Check references, visit the kennel, decide for yourself if the person you are considering ought to be in this morally challenged business. If you see something that makes you wonder if you are doing the right thing, do not encourage the "breeder" to continue in the business by buying a puppy. If you see abuse, report it because it is the right choice for you to make. If you see a person breeding dogs for money alone, disregarding the interests (health and happiness) of the animals or the customers, walk out on the opportunity to encouraging this unethical person. But if you see love, a person who puts the female's interests ahead of the profit motive, no matter the circumstances (within reason), you might encourage it and be involved despite the moral challenge. 

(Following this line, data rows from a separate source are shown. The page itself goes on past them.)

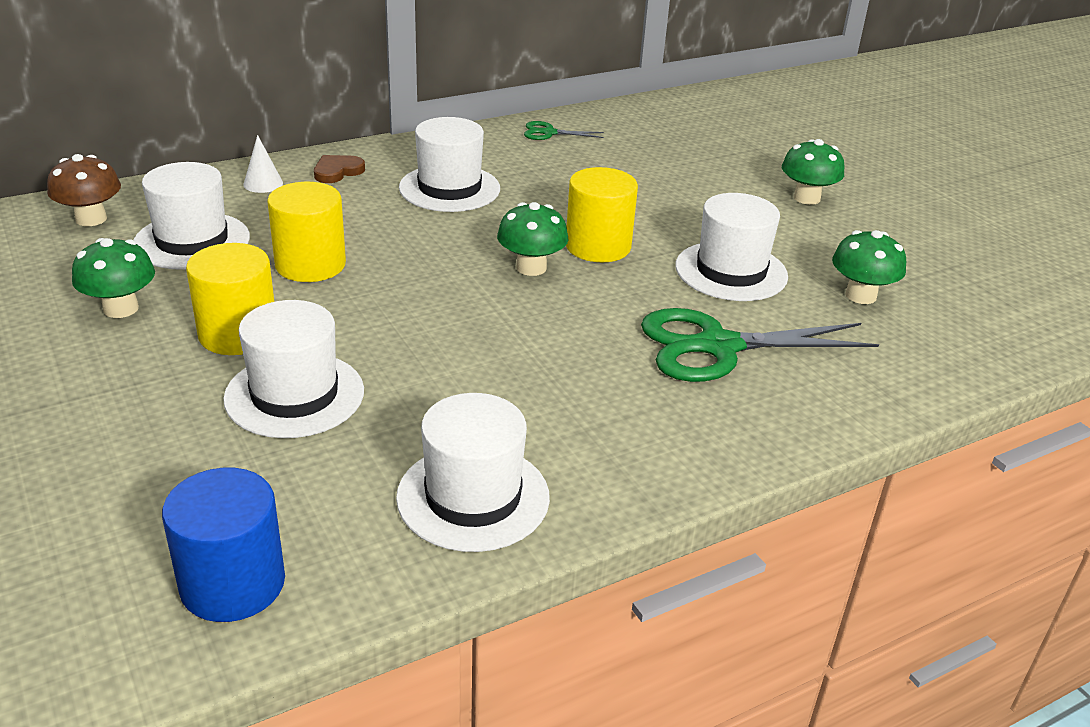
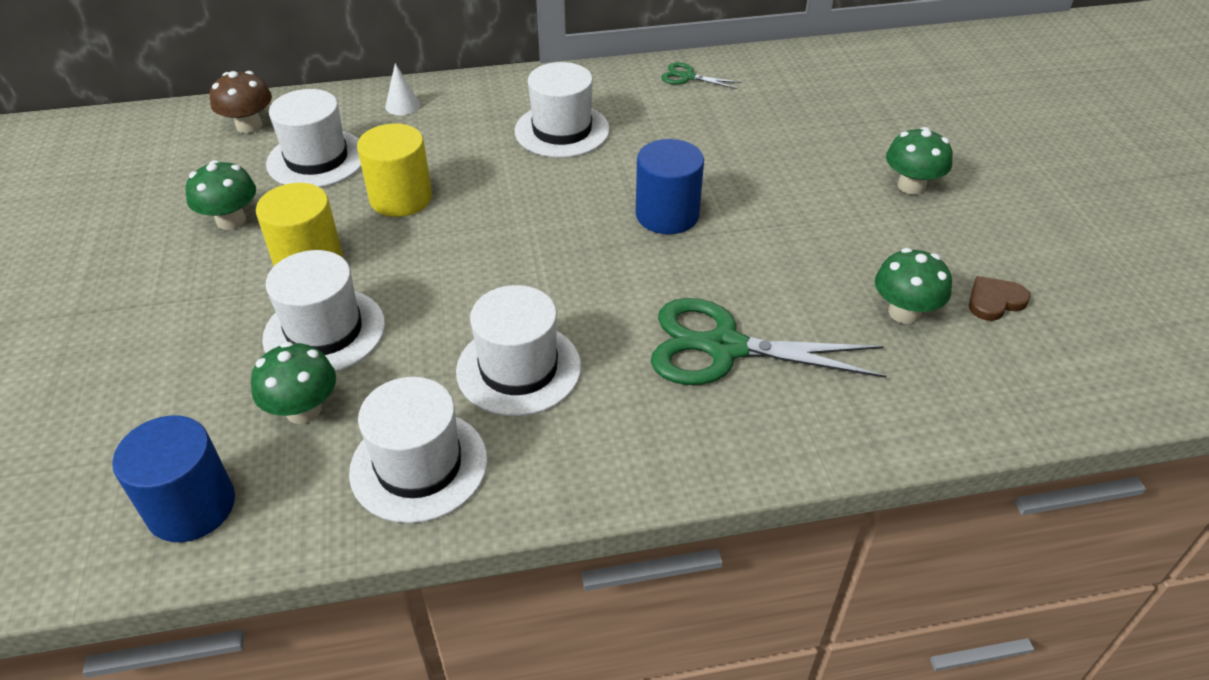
camera: 20 degrees right, 10 degrees up
(337, 171) = (472, 100): brown heart -> brown heart (994, 301)
(531, 267) = (592, 230): green mushroom -> green mushroom (303, 410)
(598, 246) = (667, 215): yellow cylinder -> blue cylinder
(731, 271) = (783, 263): white hat -> white hat (518, 368)

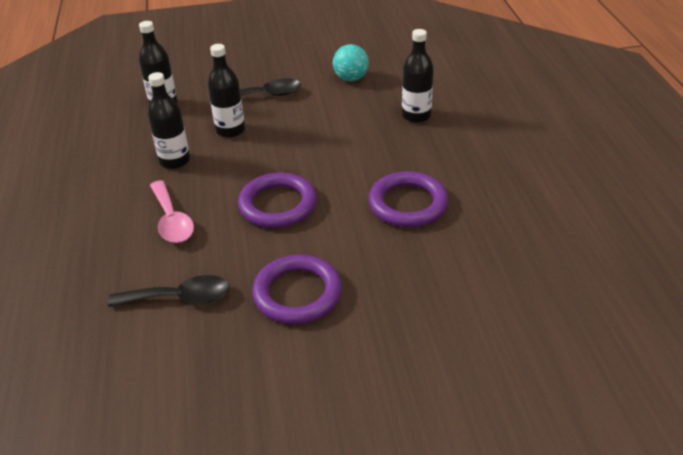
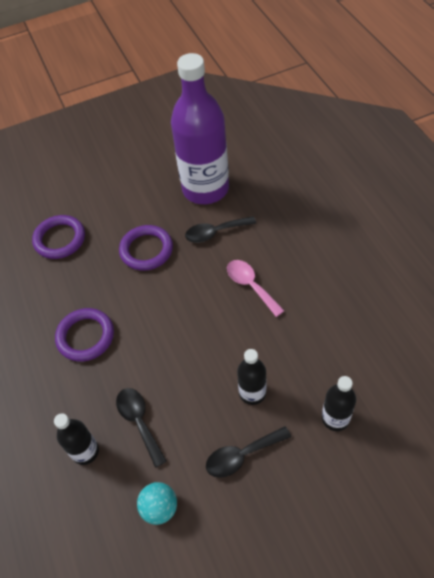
camera: 170 degrees right, 15 degrees up
(154, 379) = (205, 189): none -> purple bottle
(175, 161) = (281, 344): black bottle -> none
(278, 205) = (180, 315): purple ring -> purple ring (60, 239)
(356, 127) = (139, 421): none -> black spoon

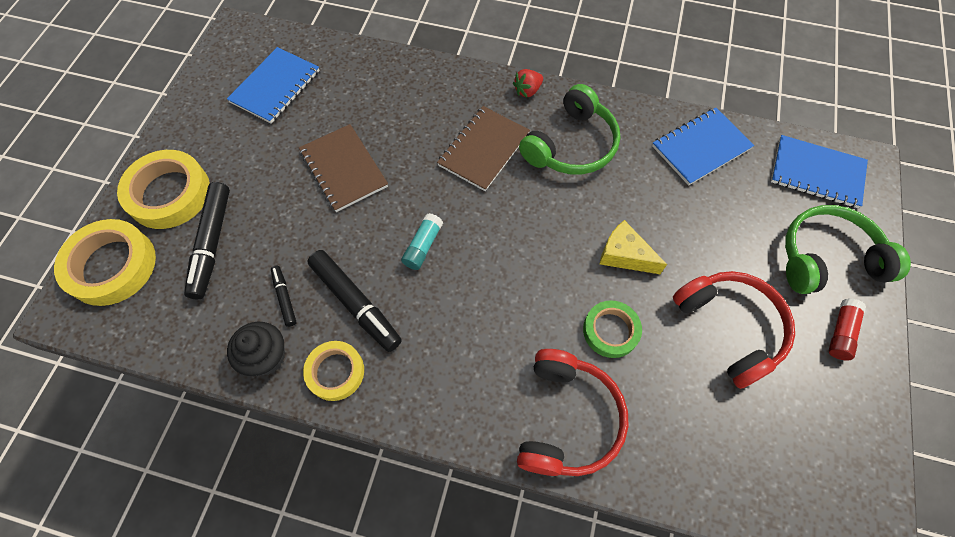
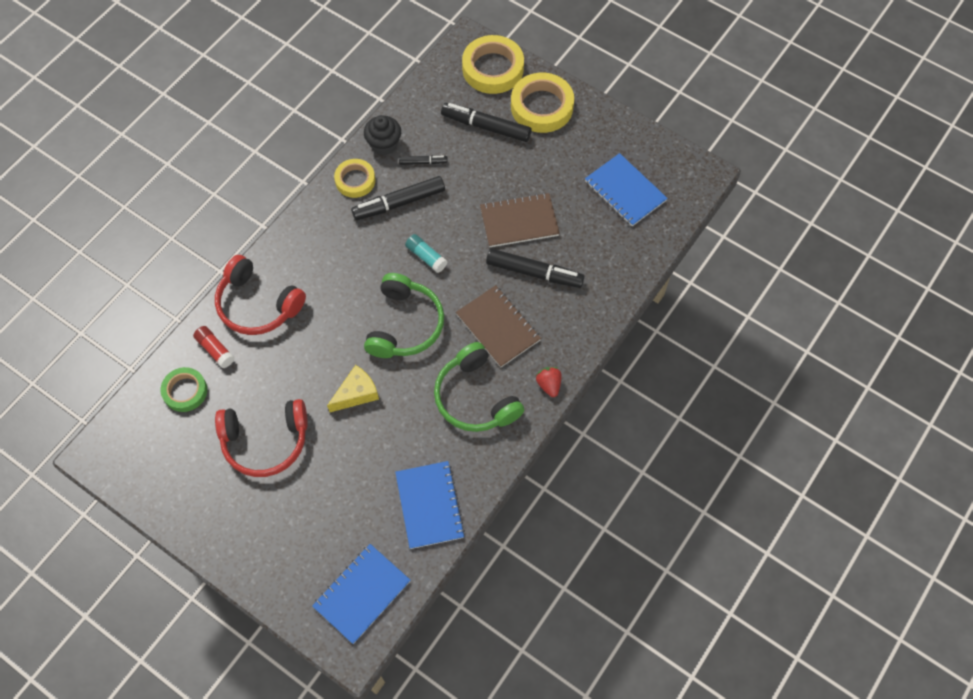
camera: 110 degrees right, 0 degrees up
(405, 137) = (534, 273): none -> black marker
(610, 331) = (303, 357): green tape -> green tape (185, 391)
(827, 258) = (283, 550): green headphones -> green headphones (405, 325)
(840, 333) = (223, 521): red glue stick -> red glue stick (215, 350)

  • An ethical breeder will have a good place to bring pups into the world.
      • Reasonably clean
      • Somewhat secure
      • Safe
    • This only needs to be as good as a natural den the female might choose for herself.
  • An ethical breeder will have a female which is treated as family except for the treatment of the breeding business.
    • Treated as a child of the family, scaled to fit the owner's idea of what good treatment looks like. 
  • An ethical breeder will have a good veterinarian and uses them as needed despite the costs.
    • Cost to benefit analysis is valid and lifetime ownership is not always the best outcome for the dog's life.
    • Whether a life is no longer worth living (putting a dog down) is also the basis for a good decision so long as this does not become a cost to benefit decision.
  • An ethical breeder has a means of determining whether a person interested in taking a puppy will take care of it.
    • Most people will treasure and respect an investment made at significant cost.
    • Those most likely to treat a dog well are those whose lives are full of care for others.
  • An ethical breeder will require certain behaviors and treatments regarding their raising of the puppy into adulthood.
    • An ethical breeder ought to have a Contract that is openly available to all prior to any decisions being made. Both parties are taking on a responsibility.
  • An ethical breeder will control, where possible, the insertion of the puppy into a "puppy mill" environment.
    • We look carefully at the environment our pups will be entering. A puppy mill is never a good outcome for a female. These are often breeders who use cages, and have more than one breed present in the kennel. 

I, you, or anyone else, cannot say whether you, I, or anyone else, is a good person ethically. 

We can only look closely at what we are doing, make a guess at the outcome, and make good or bad choices for ourselves and our moral patients. This takes judgment and the desire to be a good ethical person, one who encourages others to follow suit, one who will be a good parent for their own family members and pets.